UCC manages and maintains the refrigerators via UCC’s food pantry thanks to support from HelloFresh, Trader Joe’s, ShopRite, the Community FoodBank of New Jersey and MEND Hunger Relief. In addition to the refrigerator, the structure is equipped with plastic shelving to hold vegetables and non-perishable goods. There will also be a reading library added to increase literacy within the community. It is accessible to the public 24 hours a day, seven days a week.
The idea is to have the entire community involved with residents and local businesses taking what they need and leaving what they can.
Those willing to donate food can simply drop it off at the refrigerator or order food from Amazon or InstaCart with the items sent to the refrigerator’s address. An online note should be left instructing the delivery driver to remove the items from their bags and place them in the refrigerator or shelves for non-perishable food.

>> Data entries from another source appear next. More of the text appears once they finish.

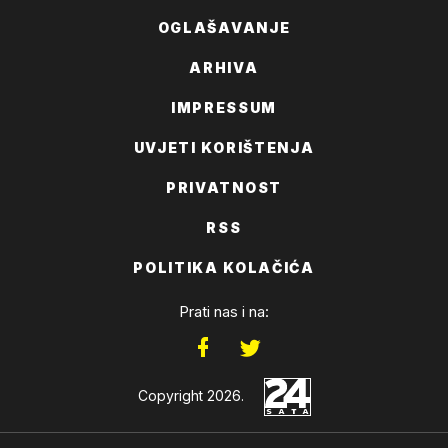
OGLAŠAVANJE
ARHIVA
IMPRESSUM
UVJETI KORIŠTENJA
PRIVATNOST
RSS
POLITIKA KOLAČIĆA
Prati nas i na:
Copyright 2026.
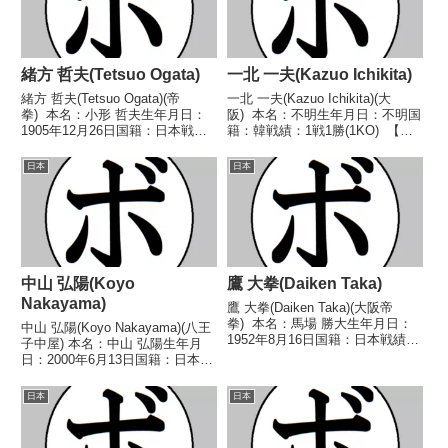
緒方 哲夫(Tetsuo Ogata)
一北 一夫(Kazuo Ichikita)
緒方 哲夫(Tetsuo Ogata)(帝
一北 一夫(Kazuo Ichikita)(大
拳) 本名：小形 哲夫生年月日：
阪) 本名：不明生年月日：不明国
1905年12月26日国籍：日本戦
籍：韓戦績：1戦1勝(1KO) 【獲
績：2戦1勝1敗 【獲得タイト
得タイトル】なし 【戦歴】
ル】第3代日本ライト級王
1945/12/05 ○3RKO 関 良知(東
日本
日本
座 【戦歴】■1927年度明治神宮
京) 【補足情報】・戦前にも活
大会ライト級決勝1927/11/03 ...
躍したと思われ...
中山 弘陽(Koyo
鷹 大拳(Daiken Taka)
Nakayama)
鷹 大拳(Daiken Taka)(大阪帝
拳) 本名：馬場 勝大生年月日：
中山 弘陽(Koyo Nakayama)(八王
1952年8月16日国籍：日本戦績：
子中屋) 本名：中山 弘陽生年月
12戦5勝(3KO)7敗 【獲得タイト
日：2000年6月13日国籍：日本戦
ル】1977年度西日本ライト級新
績：4戦1勝(1KO)2敗1分 【獲得
人王 【戦歴】1976/09/18 ●4R
タイトル】なし 【戦歴】
日本
日本
判定 (採点...
2020/12/05 ●1RTKO 川村 栞
汰(KG大和)202...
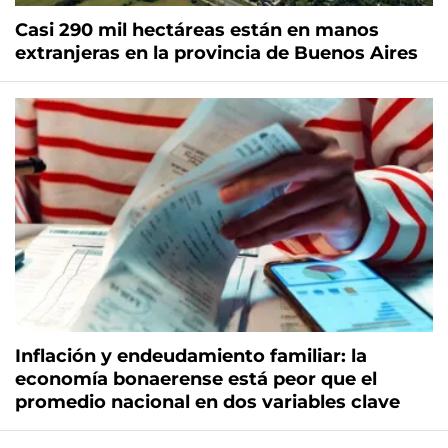
Casi 290 mil hectáreas están en manos
extranjeras en la provincia de Buenos Aires
Inflación y endeudamiento familiar: la
economía bonaerense está peor que el
promedio nacional en dos variables clave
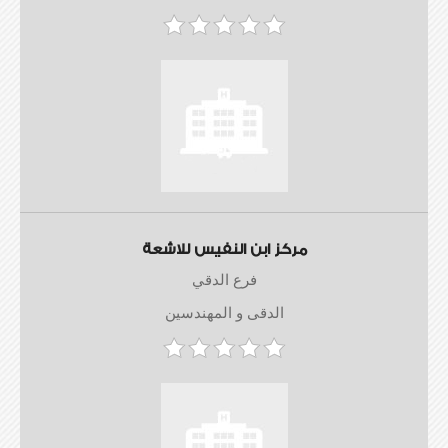
مركز ابن النفيس للاشعة
فرع الدقي
الدقى و المهندسين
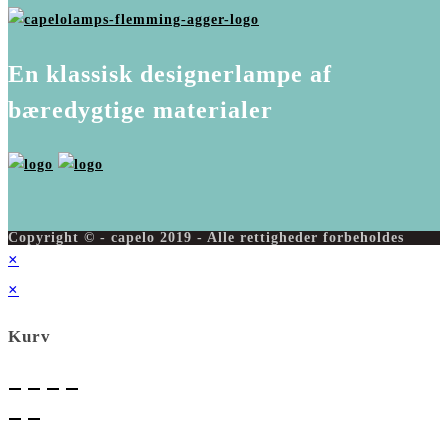
En klassisk designerlampe af
bæredygtige materialer
Copyright © - capelo 2019 - Alle rettigheder forbeholdes
×
×
Kurv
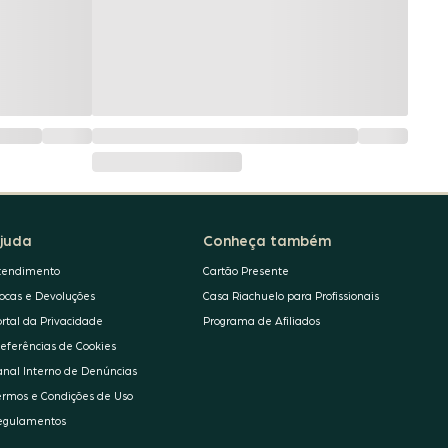
juda
Conheça também
tendimento
Cartão Presente
rocas e Devoluções
Casa Riachuelo para Profissionais
ortal da Privacidade
Programa de Afiliados
referências de Cookies
anal Interno de Denúncias
ermos e Condições de Uso
egulamentos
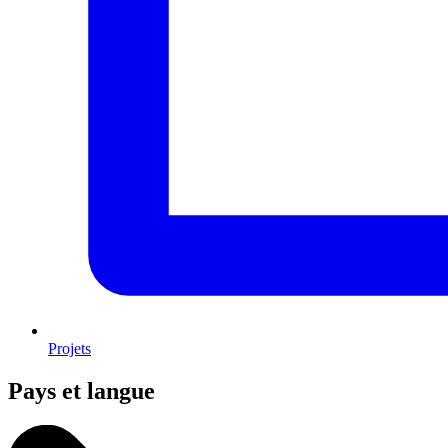
Projets
Pays et langue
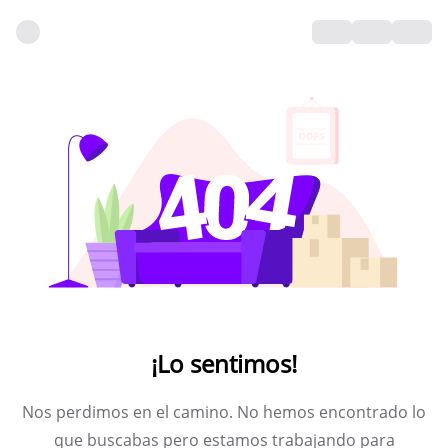
¡Lo sentimos!
Nos perdimos en el camino. No hemos encontrado lo
que buscabas pero estamos trabajando para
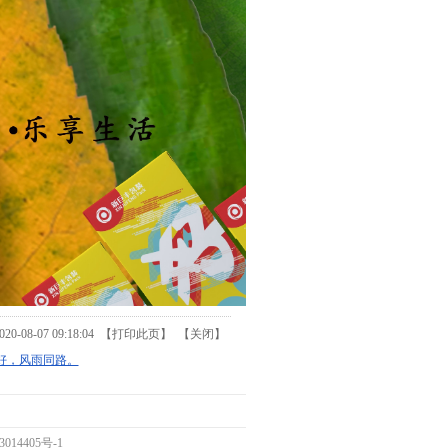
08-07 09:18:04 【
打印此页
】 【
关闭
】
好，风雨同路。
3014405号-1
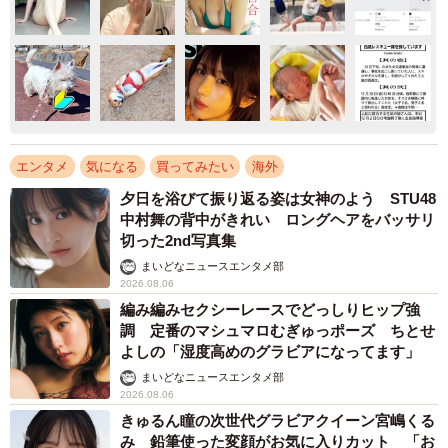
エンタメ
気になる
買ってみたい
海外
夕日を浴びて振り返る姿は女神のよう STU48
中村舞の背中がきれい ロングヘアをバッサリ
切った2nd写真集
まいどなニュースエンタメ部
2026.08.06
編み編みセクシーレースでどっしりヒップ強
調 定番のマシュマロむぎゅっポーズ ちとせ
よしの「湿度高めのグラビアになってます」
まいどなニュースエンタメ部
2026.08.06
きゅるん瞳の次世代グラビアクイーン宮嶋くる
み 鉛筆使った変顔がお気に入りカット 「お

”We at the Presbytery of Northeast New Jersey believed that this project is important to this community because we know that you do not have to be homeless or unemployed to face food insecurities in the home,” Community Ministry Organizer Elder Jerome B. Lane Jr. said. “You may not need a full box or bag of items from a food pantry but possibly a staple or two to add to what you already have. This refrigerator will be here 24 hours a day for you to take or leave items, no identification needed and questions or judgment.”
The refrigerator is encased in a weather-proof shelter that was designed and built by construction students that are part of UCC’s YouthBuild job training and preparedness program – dedicated to helping young adults aged 16-24 that may have dropped out of high school and/or are having trouble finding their way. Anyone interested in YouthBuild can email Jacqueline Henry at firstname.lastname@example.org.
“This was as enjoyable as it could possibly get because I do this specifically to help the kids learn,” UCC YouthBuild Construction Training Manager Darian Harris said. “For them to do this effortlessly and be able to contribute to the community that they live in is like killing two birds with one stone. As we do more projects like this that serve dual purposes, they’ll start to realize the importance of the actions that they take as they go through life.”
UCC’s community refrigerator project was made possible thanks to generous funding from the New Jersey Children’s Foundation, the Presbytery of Northeast New Jersey and Partners In Health, as well as support from Newark Opportunity Youth Network and Leaders For Life.